*Exercises to complete*.
**a.** Transcribe the article on Rebellions' funding from "Rebellions spokesperson told" to "tough investment environment.".
**b.** Answer these questions about the article on Rebellions' funding:
(i) At what estimated amount did the $50 million funding value Rebellions?
(ii) What is the name of the second AI chip prototype Rebellions plans to mass-produce?
(iii) Which three areas does KT say its AI chips will be used for?
**c.** How would the article on Rebellions' funding go on? Resume it from where it stops.

::: Text block

Last month, TechCrunch reported on Rebellions closing on $50 million in funding that valued the company at an estimated $283 million. At that time, Rebellions CEO and co-founder Sunghyun Park told TechCrunch that the startup wrapped up its initial Series A, which was oversubscribed, in less than three months from financial investors. 

The Pavilion Capital-backed AI chipmaker has raised about $72.8 million (92 billion KRW) in total Series A funding, bringing its total funding to about $102.8 million since its inception in 2020. 

Rebellions spokesperson told TechCrunch that the company plans to use the extension round to mass-produce its second AI chip prototype, ATOM, that will be used for large companies in the cloud sector and data centers. 

KT says it wants to develop AI chips such as NPU (neural processing unit) that will be used for data centers, autonomous vehicles and fintech.

This is the second strategic investment KT has made with AI chipmakers in South Korea in its effort to accelerate the AI semiconductor business. Ku also said in a prepared statement that KT would continue to invest in startups amid a tough investment environment.

::::::
::: Data shown

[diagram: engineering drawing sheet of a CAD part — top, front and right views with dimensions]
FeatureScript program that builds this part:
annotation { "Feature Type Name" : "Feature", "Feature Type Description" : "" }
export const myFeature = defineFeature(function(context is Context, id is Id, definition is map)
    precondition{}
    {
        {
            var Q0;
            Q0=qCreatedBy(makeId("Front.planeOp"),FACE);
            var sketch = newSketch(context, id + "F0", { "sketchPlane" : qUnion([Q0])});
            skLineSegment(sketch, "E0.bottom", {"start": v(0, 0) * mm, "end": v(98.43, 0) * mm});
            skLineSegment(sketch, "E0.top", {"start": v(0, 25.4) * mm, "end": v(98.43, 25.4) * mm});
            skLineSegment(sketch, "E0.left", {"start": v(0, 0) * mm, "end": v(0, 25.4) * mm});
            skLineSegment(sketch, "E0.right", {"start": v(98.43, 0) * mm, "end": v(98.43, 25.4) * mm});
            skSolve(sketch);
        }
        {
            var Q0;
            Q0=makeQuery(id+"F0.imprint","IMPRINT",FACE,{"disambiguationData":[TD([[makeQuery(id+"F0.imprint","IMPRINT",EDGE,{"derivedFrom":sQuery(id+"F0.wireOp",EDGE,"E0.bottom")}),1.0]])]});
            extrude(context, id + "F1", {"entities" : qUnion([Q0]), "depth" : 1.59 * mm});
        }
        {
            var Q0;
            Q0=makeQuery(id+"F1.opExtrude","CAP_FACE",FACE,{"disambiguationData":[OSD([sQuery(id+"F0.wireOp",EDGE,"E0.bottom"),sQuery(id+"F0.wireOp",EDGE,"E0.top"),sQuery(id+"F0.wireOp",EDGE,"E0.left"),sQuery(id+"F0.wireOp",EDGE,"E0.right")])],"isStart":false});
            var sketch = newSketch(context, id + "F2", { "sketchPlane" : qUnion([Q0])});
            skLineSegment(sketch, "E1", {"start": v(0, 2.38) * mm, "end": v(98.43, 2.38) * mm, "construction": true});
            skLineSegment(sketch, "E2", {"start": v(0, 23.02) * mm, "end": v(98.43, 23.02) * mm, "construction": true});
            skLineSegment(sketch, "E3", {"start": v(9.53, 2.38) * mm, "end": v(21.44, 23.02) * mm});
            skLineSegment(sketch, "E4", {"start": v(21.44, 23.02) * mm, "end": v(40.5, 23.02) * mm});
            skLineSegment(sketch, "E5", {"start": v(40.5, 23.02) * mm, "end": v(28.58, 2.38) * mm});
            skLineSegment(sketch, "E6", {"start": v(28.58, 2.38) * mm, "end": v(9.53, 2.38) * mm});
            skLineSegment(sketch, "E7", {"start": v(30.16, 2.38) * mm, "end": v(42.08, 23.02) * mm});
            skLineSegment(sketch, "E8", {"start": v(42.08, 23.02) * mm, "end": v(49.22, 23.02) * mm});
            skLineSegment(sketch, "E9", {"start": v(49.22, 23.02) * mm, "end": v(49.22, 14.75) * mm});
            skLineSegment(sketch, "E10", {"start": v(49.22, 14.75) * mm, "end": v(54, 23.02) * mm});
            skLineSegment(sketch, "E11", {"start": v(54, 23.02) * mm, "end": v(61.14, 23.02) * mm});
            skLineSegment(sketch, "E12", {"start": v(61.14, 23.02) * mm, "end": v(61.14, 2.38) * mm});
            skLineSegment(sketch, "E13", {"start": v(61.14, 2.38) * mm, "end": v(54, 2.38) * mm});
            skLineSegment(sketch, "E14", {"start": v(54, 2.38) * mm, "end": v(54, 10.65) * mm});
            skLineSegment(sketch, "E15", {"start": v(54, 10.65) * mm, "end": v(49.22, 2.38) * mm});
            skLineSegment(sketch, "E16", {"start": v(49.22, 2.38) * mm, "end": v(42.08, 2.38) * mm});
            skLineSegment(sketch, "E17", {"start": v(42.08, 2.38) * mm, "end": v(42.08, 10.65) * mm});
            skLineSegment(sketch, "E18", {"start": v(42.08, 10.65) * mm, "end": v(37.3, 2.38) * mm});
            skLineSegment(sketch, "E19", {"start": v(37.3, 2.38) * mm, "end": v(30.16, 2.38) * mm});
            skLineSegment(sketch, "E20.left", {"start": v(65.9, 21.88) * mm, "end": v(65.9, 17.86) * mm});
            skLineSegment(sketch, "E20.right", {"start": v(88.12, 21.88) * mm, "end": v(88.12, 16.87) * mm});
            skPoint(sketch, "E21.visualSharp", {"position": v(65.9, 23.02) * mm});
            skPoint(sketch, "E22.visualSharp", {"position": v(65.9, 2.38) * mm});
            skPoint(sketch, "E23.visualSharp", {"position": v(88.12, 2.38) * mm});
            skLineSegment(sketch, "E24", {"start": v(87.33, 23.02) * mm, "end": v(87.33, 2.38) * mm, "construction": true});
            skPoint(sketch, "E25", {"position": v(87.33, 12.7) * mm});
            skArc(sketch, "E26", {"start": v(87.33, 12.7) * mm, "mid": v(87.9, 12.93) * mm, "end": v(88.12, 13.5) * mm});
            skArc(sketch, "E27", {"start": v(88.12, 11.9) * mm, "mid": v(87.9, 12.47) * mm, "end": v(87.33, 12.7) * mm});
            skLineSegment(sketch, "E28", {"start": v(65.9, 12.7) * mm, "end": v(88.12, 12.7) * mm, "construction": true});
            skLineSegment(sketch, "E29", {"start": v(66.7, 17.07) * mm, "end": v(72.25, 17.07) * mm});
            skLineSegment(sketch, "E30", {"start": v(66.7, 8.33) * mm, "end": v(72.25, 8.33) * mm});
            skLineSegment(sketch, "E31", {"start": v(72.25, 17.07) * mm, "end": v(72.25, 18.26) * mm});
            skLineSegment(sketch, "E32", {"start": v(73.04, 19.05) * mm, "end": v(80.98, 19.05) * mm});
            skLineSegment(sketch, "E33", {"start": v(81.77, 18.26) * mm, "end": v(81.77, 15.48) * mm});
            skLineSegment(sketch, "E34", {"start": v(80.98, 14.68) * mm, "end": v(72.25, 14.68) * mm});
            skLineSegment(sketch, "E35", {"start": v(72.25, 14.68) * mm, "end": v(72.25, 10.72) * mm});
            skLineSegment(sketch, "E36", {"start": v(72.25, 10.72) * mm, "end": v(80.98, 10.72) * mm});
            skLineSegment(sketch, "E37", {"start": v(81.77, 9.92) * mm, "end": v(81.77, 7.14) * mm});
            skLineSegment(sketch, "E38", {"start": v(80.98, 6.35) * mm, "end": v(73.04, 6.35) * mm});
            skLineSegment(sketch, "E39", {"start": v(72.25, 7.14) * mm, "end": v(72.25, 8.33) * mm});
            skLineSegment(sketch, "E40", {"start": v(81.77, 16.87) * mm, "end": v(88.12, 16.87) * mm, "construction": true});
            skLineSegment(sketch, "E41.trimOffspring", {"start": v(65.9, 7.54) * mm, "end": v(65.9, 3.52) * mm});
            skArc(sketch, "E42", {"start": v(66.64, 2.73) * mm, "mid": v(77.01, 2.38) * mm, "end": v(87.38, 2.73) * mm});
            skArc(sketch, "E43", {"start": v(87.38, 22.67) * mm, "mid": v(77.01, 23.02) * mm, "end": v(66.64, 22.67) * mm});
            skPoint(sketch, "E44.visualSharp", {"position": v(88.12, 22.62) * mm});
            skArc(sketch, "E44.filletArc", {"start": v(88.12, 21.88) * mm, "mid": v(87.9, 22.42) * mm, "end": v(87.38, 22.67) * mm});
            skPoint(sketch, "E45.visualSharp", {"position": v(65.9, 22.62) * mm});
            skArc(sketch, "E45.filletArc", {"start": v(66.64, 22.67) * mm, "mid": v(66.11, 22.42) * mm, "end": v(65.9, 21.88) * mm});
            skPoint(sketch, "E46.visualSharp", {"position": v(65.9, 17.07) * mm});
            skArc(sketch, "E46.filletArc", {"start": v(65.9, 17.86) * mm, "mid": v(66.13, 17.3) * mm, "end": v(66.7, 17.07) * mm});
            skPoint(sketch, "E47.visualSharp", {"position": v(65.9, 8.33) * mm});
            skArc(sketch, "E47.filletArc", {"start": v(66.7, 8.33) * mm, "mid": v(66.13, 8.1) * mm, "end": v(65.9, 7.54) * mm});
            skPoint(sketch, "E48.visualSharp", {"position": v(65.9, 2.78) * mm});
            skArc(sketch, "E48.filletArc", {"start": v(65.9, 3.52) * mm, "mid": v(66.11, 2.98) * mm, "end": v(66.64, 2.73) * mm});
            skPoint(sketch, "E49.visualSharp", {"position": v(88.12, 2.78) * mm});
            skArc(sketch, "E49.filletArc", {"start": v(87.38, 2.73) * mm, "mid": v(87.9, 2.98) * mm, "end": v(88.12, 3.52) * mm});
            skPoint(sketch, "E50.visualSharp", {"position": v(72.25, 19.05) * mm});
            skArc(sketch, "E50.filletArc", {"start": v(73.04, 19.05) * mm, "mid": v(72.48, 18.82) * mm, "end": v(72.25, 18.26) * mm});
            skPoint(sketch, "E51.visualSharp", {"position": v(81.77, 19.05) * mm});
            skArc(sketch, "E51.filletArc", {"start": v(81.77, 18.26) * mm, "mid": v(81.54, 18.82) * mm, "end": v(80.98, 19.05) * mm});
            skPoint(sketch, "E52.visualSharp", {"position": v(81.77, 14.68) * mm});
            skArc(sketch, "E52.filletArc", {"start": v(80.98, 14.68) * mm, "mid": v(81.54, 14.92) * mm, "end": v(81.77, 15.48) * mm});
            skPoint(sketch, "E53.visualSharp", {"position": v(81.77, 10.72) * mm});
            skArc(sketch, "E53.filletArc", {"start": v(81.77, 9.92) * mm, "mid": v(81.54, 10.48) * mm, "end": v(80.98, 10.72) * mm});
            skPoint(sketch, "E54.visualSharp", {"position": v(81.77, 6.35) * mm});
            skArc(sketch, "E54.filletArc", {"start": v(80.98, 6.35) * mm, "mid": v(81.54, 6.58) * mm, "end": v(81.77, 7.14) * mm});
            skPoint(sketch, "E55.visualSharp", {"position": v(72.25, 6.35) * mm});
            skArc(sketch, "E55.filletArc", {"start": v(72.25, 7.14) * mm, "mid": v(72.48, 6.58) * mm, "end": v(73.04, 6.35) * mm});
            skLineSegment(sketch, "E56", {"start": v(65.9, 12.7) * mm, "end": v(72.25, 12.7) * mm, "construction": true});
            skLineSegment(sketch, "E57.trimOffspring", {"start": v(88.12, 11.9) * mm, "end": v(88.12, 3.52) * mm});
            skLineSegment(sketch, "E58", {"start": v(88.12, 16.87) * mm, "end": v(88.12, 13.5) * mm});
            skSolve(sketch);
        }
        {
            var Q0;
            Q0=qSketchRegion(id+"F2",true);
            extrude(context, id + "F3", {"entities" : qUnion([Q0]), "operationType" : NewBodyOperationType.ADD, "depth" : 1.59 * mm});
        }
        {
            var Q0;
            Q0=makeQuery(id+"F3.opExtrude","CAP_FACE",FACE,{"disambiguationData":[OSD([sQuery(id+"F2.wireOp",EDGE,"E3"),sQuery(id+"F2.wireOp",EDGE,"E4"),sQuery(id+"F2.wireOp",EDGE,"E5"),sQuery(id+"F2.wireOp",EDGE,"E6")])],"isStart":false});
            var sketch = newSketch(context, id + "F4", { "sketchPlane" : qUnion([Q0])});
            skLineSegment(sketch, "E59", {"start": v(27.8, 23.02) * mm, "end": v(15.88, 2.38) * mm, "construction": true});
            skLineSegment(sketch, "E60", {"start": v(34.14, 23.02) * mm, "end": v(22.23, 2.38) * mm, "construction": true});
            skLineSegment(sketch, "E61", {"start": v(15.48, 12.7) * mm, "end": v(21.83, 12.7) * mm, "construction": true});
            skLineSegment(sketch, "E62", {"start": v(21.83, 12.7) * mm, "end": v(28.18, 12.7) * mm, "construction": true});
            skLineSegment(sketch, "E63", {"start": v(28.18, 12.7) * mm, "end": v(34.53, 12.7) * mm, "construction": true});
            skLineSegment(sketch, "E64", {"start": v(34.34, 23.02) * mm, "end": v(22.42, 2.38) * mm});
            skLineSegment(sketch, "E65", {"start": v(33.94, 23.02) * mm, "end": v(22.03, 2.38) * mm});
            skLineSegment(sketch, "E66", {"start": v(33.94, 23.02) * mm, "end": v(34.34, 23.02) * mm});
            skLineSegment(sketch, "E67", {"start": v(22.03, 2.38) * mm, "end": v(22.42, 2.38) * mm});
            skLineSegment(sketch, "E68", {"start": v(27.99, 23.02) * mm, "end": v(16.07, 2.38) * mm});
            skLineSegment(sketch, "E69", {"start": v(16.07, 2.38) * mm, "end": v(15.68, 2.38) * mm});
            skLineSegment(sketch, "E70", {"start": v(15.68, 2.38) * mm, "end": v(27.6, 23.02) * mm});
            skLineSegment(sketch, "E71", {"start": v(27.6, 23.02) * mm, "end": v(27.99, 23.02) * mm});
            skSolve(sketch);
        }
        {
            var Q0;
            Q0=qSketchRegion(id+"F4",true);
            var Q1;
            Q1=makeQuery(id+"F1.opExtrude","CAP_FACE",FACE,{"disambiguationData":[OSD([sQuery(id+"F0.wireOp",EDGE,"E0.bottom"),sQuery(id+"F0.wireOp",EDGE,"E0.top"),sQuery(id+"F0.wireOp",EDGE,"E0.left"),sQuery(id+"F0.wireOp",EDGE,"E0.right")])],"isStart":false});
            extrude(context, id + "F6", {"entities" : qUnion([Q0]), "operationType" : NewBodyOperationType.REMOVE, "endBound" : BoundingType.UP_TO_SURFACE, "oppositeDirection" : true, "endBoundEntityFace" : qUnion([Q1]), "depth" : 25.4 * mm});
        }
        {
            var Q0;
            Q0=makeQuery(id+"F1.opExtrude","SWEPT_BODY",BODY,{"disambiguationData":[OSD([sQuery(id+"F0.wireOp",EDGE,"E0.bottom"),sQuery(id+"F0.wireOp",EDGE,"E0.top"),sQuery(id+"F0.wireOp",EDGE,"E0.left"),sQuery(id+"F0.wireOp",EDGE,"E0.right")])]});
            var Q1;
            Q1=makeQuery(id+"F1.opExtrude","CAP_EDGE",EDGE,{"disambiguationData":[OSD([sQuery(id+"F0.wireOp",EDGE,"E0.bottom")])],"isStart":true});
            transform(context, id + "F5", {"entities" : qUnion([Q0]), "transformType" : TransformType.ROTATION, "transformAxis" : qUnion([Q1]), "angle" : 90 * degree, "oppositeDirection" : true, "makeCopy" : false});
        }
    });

::::::

*Task results*.
**a.**
Rebellions spokesperson told TechCrunch that the company plans to use the extension round to mass-produce its second AI chip prototype, ATOM, that will be used for large companies in the cloud sector and data centers. 

KT says it wants to develop AI chips such as NPU (neural processing unit) that will be used for data centers, autonomous vehicles and fintech.

This is the second strategic investment KT has made with AI chipmakers in South Korea in its effort to accelerate the AI semiconductor business. Ku also said in a prepared statement that KT would continue to invest in startups amid a tough investment environment.

**b.**
(i) About $283 million.
(ii) ATOM.
(iii) Data centers, autonomous vehicles and fintech.

**c.**
The competition for AI chips has been heating up as companies, including big tech giants like Nvidia, Intel, Google, and Apple, develop competing products. Intel acquired Habana Labs, an Israeli startup developing AI chipmaker for data centers, in 2019.  

The global AI chip market is projected to reach $194.9 billion by 2030, up from $8.02 billion in 2021, per the AI chip market outlook report. 

“AI semiconductor is one of the next big technologies,” said CEO of KT Hyeon-Mo Ku in a prepared statement. “Through the partnership with KT, we hope Rebellions will become a global fabless company like NVIDIA and Qualcomm.”  

Rebellions is also currently in discussions with potential customers in the financial sector to get its first AI chip, ION, which was launched in November 2021.

“We are looking forward to collaborating with KT, a leader in the Cloud and internet data center industry, and the strategic partnership will be the driving force behind Rebellions’ new growth and business,” Park said in the statement. 

Investors participating in Rebellions’ Series A include Temasek’s Pavilion Capital, Korean Development Bank, SV Investment, Mirae Asset Capital, KT Investment and Kakao Ventures.